Professores da Educação Básica podem ter precatórios do extinto Fundef para receber

Quem tem que acionar a Justiça para reaver os valores são os municípios; SISMAR já cobrou formalmente as nove Prefeituras da região



Os profissionais do magistério da Educação Básica de todos os municípios brasileiros podem ter valores a receber por causa de deduções indevidas realizadas pelo governo federal em 2005 ao calcular o repasse do extinto Fundef (Fundo de Manutenção e Desenvolvimento do Ensino Fundamental e de Valorização do Magistério) aos municípios.

Ao realizar tais deduções, o governo federal fez repasse a menor para os municípios e esta diferença pode e deve ser cobrada pelas Prefeituras na Justiça. Neste caso, não cabe ao Sindicato mover ação judicial, somente os municípios é que têm esse direito, por serem os entes lesados pelos repasses a menor. Por isso, o SISMAR já cobrou formalmente as nove prefeituras de sua base de atuação a respeito destes valores.

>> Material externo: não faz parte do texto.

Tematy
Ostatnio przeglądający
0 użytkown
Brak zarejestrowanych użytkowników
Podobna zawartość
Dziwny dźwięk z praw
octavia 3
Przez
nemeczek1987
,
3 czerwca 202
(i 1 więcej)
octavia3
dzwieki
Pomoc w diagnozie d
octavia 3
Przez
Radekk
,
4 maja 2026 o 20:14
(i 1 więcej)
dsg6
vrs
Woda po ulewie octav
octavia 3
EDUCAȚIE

Uma lei federal sancionada em abril deste ano (Lei 14.325/22) prevê, por antecedência, que, caso haja valores a receber pelas Prefeituras referente aos repasses do Fundef, a destinação será para pagamento dos profissionais do magistério da educação básica (segue a regra do repasse da época). Eventuais valores a receber referentes a repasses a menor a partir de 2007 (Fundeb e Fundeb permanente) serão rateados entre todos os profissionais da educação básica – ainda não há notícia de repasses errados neste período.

Também de acordo com a nova lei federal, o valor a ser pago a cada professor deverá ser proporcional à jornada de trabalho e aos meses de efetivo exercício no magistério e na educação básica durante o período em que ocorreram os repasses a menor (2005, no caso). Cabe aos municípios definir em lei específica os percentuais e critérios para a divisão do rateio entre os profissionais beneficiados.

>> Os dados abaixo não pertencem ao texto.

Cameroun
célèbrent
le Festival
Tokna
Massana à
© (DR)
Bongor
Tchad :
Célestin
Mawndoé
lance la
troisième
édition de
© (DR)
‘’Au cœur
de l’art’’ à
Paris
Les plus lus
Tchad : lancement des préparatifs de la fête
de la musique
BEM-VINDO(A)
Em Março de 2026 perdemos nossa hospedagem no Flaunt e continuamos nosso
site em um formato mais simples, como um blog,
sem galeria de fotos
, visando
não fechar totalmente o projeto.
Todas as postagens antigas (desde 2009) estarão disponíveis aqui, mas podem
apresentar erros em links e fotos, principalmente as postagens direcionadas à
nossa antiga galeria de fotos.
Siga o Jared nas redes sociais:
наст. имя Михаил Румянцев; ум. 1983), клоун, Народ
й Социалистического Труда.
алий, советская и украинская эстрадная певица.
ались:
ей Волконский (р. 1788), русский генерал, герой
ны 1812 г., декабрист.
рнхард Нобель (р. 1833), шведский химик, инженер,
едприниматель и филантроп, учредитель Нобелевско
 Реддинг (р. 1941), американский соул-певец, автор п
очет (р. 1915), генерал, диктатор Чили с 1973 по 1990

O SISMAR não tem acesso aos números e valores envolvidos neste repasse, não sendo possível para o Sindicato nem ao menos estimar qualquer cálculo aos beneficiários. Estes dados também já foram solicitados pelo SISMAR às Prefeituras.

O Sindicato já formalizou os questionamentos e vai cobrar respostas efetivas das Prefeituras. Em breve, teremos mais informações.